The National Maternity Hospital, Holles Street’s Community Midwifery Team has won first prize for innovation in practice at the British Journal of Midwifery Practice Awards.
The BJM Awards recognise outstanding achievements in midwifery practice each year.
The winners are chosen by a prominent panel of expert judges that is representative of the diversity of disciplines and organisations that make up the midwifery sector.
Teresa Mc Creery, CMM3, Community Midwifery Team, NMH said that in response to the increased numbers of interventions reported in the annual hospital audit reports, the community midwifery team in Holles Street developed a “back to basics” initiative. This was a threefold project to assist women and midwives to highlight the importance of mobility in labour and promote physiological birthing. The three complimenting parts of the project were pregnancy and birthing booklets; a hopscotch birthing tool and the introduction of mobile monitoring in the labour ward.
Writing in the IEHG magazine Fusion, she said “The threefold nature of the project allowed the information and promotion of normalising birth to be transferred seamlessly from antenatal through to the birthing environment. A key factor of the project is midwives report greater satisfaction in their work as they feel they are going back to the roots of “being with women”.

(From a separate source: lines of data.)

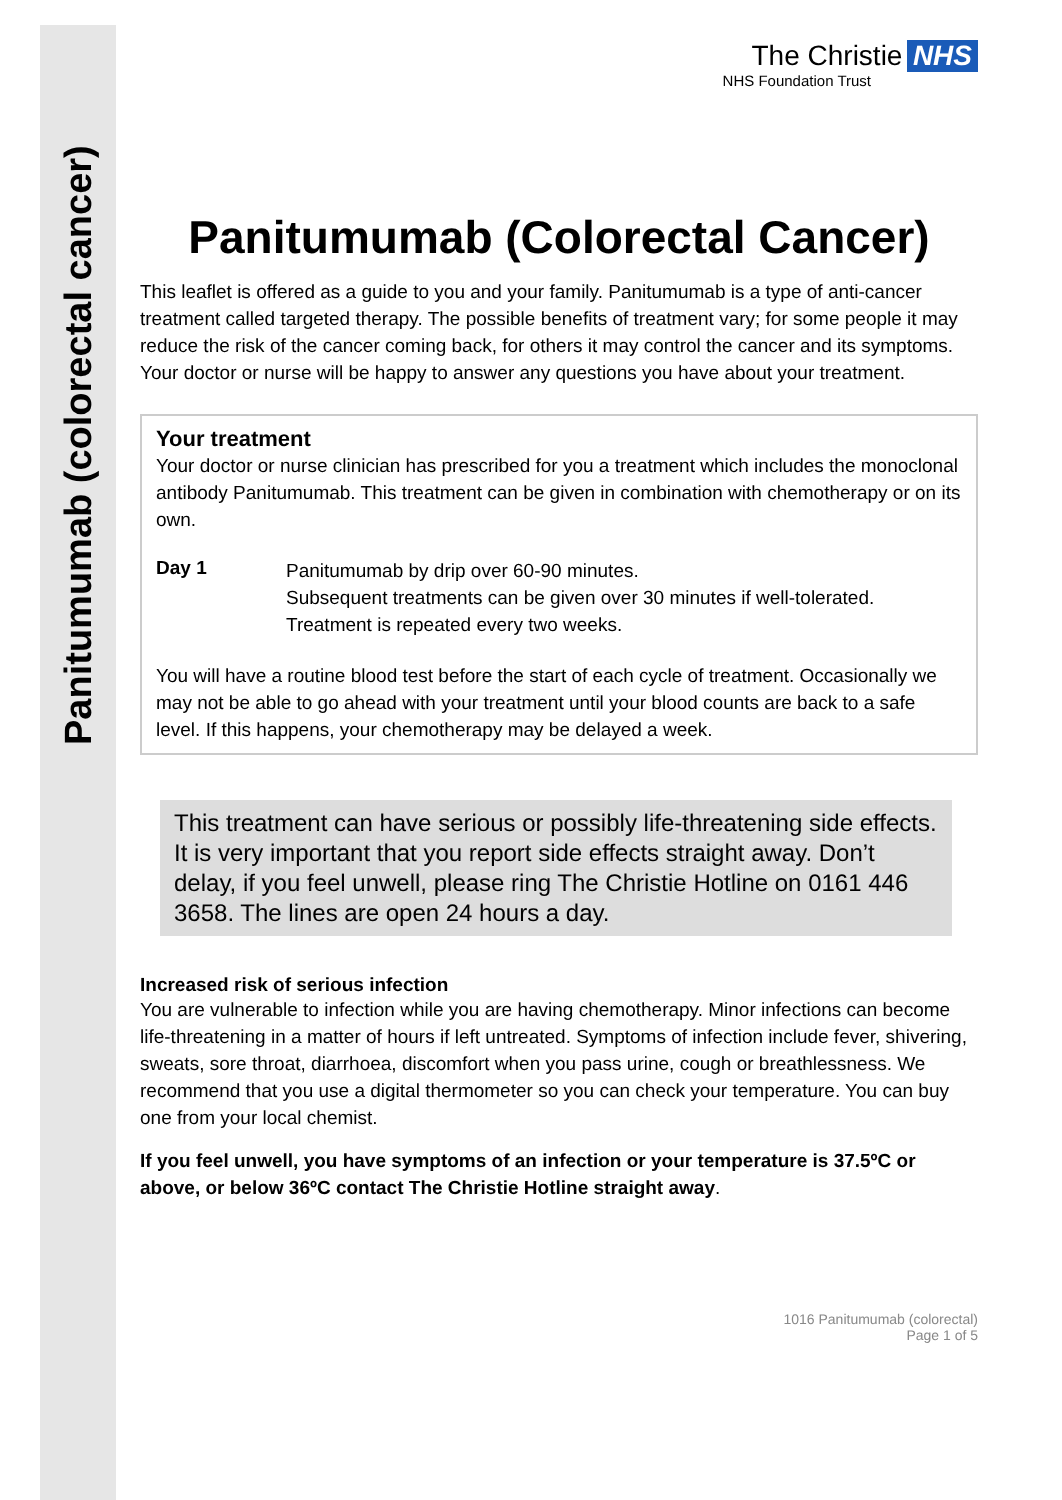Panitumumab (colorectal cancer)
The Christie NHS
NHS Foundation Trust
Panitumumab (Colorectal Cancer)
This leaflet is offered as a guide to you and your family. Panitumumab is a type of anti-cancer treatment called targeted therapy. The possible benefits of treatment vary; for some people it may reduce the risk of the cancer coming back, for others it may control the cancer and its symptoms. Your doctor or nurse will be happy to answer any questions you have about your treatment.
Your treatment
Your doctor or nurse clinician has prescribed for you a treatment which includes the monoclonal antibody Panitumumab. This treatment can be given in combination with chemotherapy or on its own.
Day 1
Panitumumab by drip over 60-90 minutes.
Subsequent treatments can be given over 30 minutes if well-tolerated.
Treatment is repeated every two weeks.
You will have a routine blood test before the start of each cycle of treatment. Occasionally we may not be able to go ahead with your treatment until your blood counts are back to a safe level. If this happens, your chemotherapy may be delayed a week.
This treatment can have serious or possibly life-threatening side effects. It is very important that you report side effects straight away. Don’t delay, if you feel unwell, please ring The Christie Hotline on 0161 446 3658. The lines are open 24 hours a day.
Increased risk of serious infection
You are vulnerable to infection while you are having chemotherapy. Minor infections can become life-threatening in a matter of hours if left untreated. Symptoms of infection include fever, shivering, sweats, sore throat, diarrhoea, discomfort when you pass urine, cough or breathlessness. We recommend that you use a digital thermometer so you can check your temperature. You can buy one from your local chemist.
If you feel unwell, you have symptoms of an infection or your temperature is 37.5ºC or above, or below 36ºC contact The Christie Hotline straight away.
1016 Panitumumab (colorectal)
Page 1 of 5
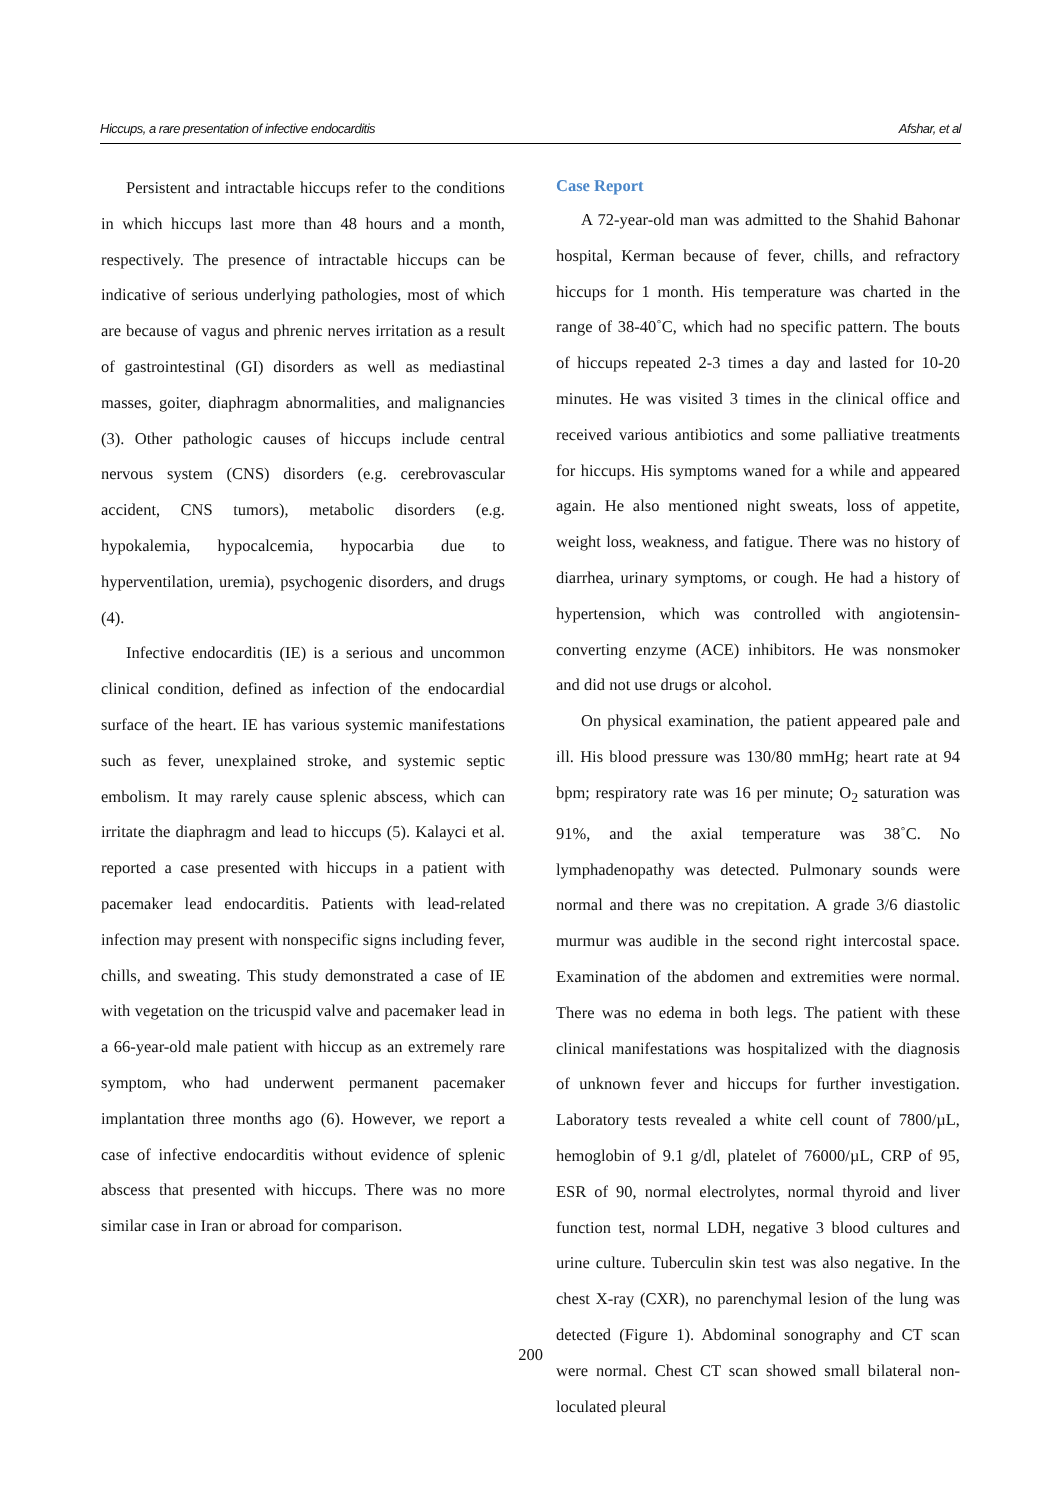Hiccups, a rare presentation of infective endocarditis Afshar, et al
Persistent and intractable hiccups refer to the conditions in which hiccups last more than 48 hours and a month, respectively. The presence of intractable hiccups can be indicative of serious underlying pathologies, most of which are because of vagus and phrenic nerves irritation as a result of gastrointestinal (GI) disorders as well as mediastinal masses, goiter, diaphragm abnormalities, and malignancies (3). Other pathologic causes of hiccups include central nervous system (CNS) disorders (e.g. cerebrovascular accident, CNS tumors), metabolic disorders (e.g. hypokalemia, hypocalcemia, hypocarbia due to hyperventilation, uremia), psychogenic disorders, and drugs (4).
Infective endocarditis (IE) is a serious and uncommon clinical condition, defined as infection of the endocardial surface of the heart. IE has various systemic manifestations such as fever, unexplained stroke, and systemic septic embolism. It may rarely cause splenic abscess, which can irritate the diaphragm and lead to hiccups (5). Kalayci et al. reported a case presented with hiccups in a patient with pacemaker lead endocarditis. Patients with lead-related infection may present with nonspecific signs including fever, chills, and sweating. This study demonstrated a case of IE with vegetation on the tricuspid valve and pacemaker lead in a 66-year-old male patient with hiccup as an extremely rare symptom, who had underwent permanent pacemaker implantation three months ago (6). However, we report a case of infective endocarditis without evidence of splenic abscess that presented with hiccups. There was no more similar case in Iran or abroad for comparison.
Case Report
A 72-year-old man was admitted to the Shahid Bahonar hospital, Kerman because of fever, chills, and refractory hiccups for 1 month. His temperature was charted in the range of 38-40˚C, which had no specific pattern. The bouts of hiccups repeated 2-3 times a day and lasted for 10-20 minutes. He was visited 3 times in the clinical office and received various antibiotics and some palliative treatments for hiccups. His symptoms waned for a while and appeared again. He also mentioned night sweats, loss of appetite, weight loss, weakness, and fatigue. There was no history of diarrhea, urinary symptoms, or cough. He had a history of hypertension, which was controlled with angiotensin-converting enzyme (ACE) inhibitors. He was nonsmoker and did not use drugs or alcohol.
On physical examination, the patient appeared pale and ill. His blood pressure was 130/80 mmHg; heart rate at 94 bpm; respiratory rate was 16 per minute; O<sub>2</sub> saturation was 91%, and the axial temperature was 38˚C. No lymphadenopathy was detected. Pulmonary sounds were normal and there was no crepitation. A grade 3/6 diastolic murmur was audible in the second right intercostal space. Examination of the abdomen and extremities were normal. There was no edema in both legs. The patient with these clinical manifestations was hospitalized with the diagnosis of unknown fever and hiccups for further investigation. Laboratory tests revealed a white cell count of 7800/µL, hemoglobin of 9.1 g/dl, platelet of 76000/µL, CRP of 95, ESR of 90, normal electrolytes, normal thyroid and liver function test, normal LDH, negative 3 blood cultures and urine culture. Tuberculin skin test was also negative. In the chest X-ray (CXR), no parenchymal lesion of the lung was detected (Figure 1). Abdominal sonography and CT scan were normal. Chest CT scan showed small bilateral non-loculated pleural
200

“Midwifery practice needs to look back for the future, back to basics initiative has highlighted this. Providing women with knowledge through the booklets and a simple tool for labour promotes normal birth. This encourages midwives to practice being ‘with women’ in a time where interventions in birth are all too common. The main aim is to increase normal physiological births which lead to faster recovery time for women, reduced hospital stays and overall costs for the hospital.
“Both booklets which include the hopscotch are available to download from the hospital website. Many of the hospitals nationally have requested permission for the use of these booklets and plan to adapt them to their local needs.
“Tutorials on labour hopscotch are on-going to student and qualified midwives nationally. In conjunction with University College Dublin, the hopscotch framework is currently being evaluated in a research project. The team are confident the results of this study will assist in the promotion of physiological birth.
“Three mobile foetal monitors were also purchased to facilitate this initiative for women who required monitoring in labour. The mobile foetal monitors broke down the barriers that women who needed monitoring had to be confined to a small space or bed for both women and midwives.”